Although he was nearing pension age, he moved with the litheness of an athlete. It was four o’clock in the early hours of Monday morning, the time when ninety-five percent of the population are asleep. A huge, newly lit Christmas tree was blinking its illuminations to keep itself awake down in the entrance hall. There was also a pale blue light shining through the glass walls of the night duty room. Otherwise everywhere was in darkness. His rubber soles made no sound as he moved swiftly along the corridor. He clutched his impressive bunch of keys very tightly to prevent them jingling. When he reached the office with Håkon Sand’s nameplate on, he found the correct key almost immediately. Closing the door behind him, he drew out a heavy rubber torch. It had an extremely powerful beam, which momentarily dazzled him.

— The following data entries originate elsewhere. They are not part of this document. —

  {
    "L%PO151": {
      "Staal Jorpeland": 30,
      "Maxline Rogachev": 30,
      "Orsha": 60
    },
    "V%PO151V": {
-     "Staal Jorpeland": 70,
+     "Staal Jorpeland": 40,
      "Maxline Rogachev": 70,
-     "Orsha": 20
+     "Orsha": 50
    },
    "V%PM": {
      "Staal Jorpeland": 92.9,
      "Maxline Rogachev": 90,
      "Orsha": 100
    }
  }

It was almost too easy. The file was right in front of him on the desk, and the statement he was seeking was on the very top. He hastily flicked through the rest of the file, but there appeared to be no further copies of it. Not in this file, at least. He ran the beam of the torch up and down the sheet. This was the original! He folded it hurriedly and stuffed it into the deep inner pocket of his capacious tweed jacket. He glanced round to make sure that everything looked as it had when he’d come in, went to the door, switched off his torch, and slipped out into the corridor, locking up behind him. Further along the corridor he opened another door, again with a key. On this desk too the case file was out, open in two untidy piles, as if it had outgrown its strength and fallen into an exhausted slumber. It took longer to check through this one. The statement wasn’t where it should have been according to the arrangement of the file. He carried on searching, but when he couldn’t find the eight-page document anywhere, he began a systematic inspection of the rest of the room.

He gave up after a quarter of an hour. There wasn’t a copy. This was a cheering assumption, and not without logic. According to reports, Hanne Wilhelmsen hadn’t got back to the office until about half past seven on Friday. She might not have felt much like waiting the twenty minutes or so it took for a copier to warm up.

His theory was reinforced when he’d searched the third and final office, Kaldbakken’s little den. If neither Wilhelmsen nor the chief inspector had copies, there was every likelihood that the document only existed in the original. Which was now in his possession.

A few minutes later it existed no more. First it had passed through a shredder until it resembled a desiccated and malformed tangle of spaghetti, and then it lay in a dish for just as long as was needed for the flames to destroy it completely. Finally the remains were collected up in a sheet of toilet paper and flushed down the lavatory, which was at the far end of the corridor on the most invisible floor of the police headquarters building. Using an old lavatory brush, the man from the Special Branch removed the final particles of ash from the WC, and with that Hanne Wilhelmsen’s rainy trip to the county of Vestfold was totally wasted.

Back in his office the man picked up a mobile phone and rang the number of one of the men he’d met in Platou Gata a few days previously.

“I’ve done as much as I’m prepared to do,” he said in a low voice, as if out of respect for the somnolent building. “Karen Borg’s statement has been removed from the file. It’s bloody awful doing things like this to colleagues. You’ll have to look after yourselves from now on.”

He terminated the call without waiting for a reply. Instead he went to the window and stood staring out over Oslo. The city lay heavy and tired beneath him, like a drowsy whale glistening with the phosphorescence of the sea. He felt old and tired himself. Older than for many years. After a while his eyes began to feel gritty, and he had to screw them up to steady the dancing specks of light far, far below. He sighed and lay down on a small and very uncomfortable sofa to await the start of the working day. Before he fell asleep the full import struck him again of what he had done to his colleagues.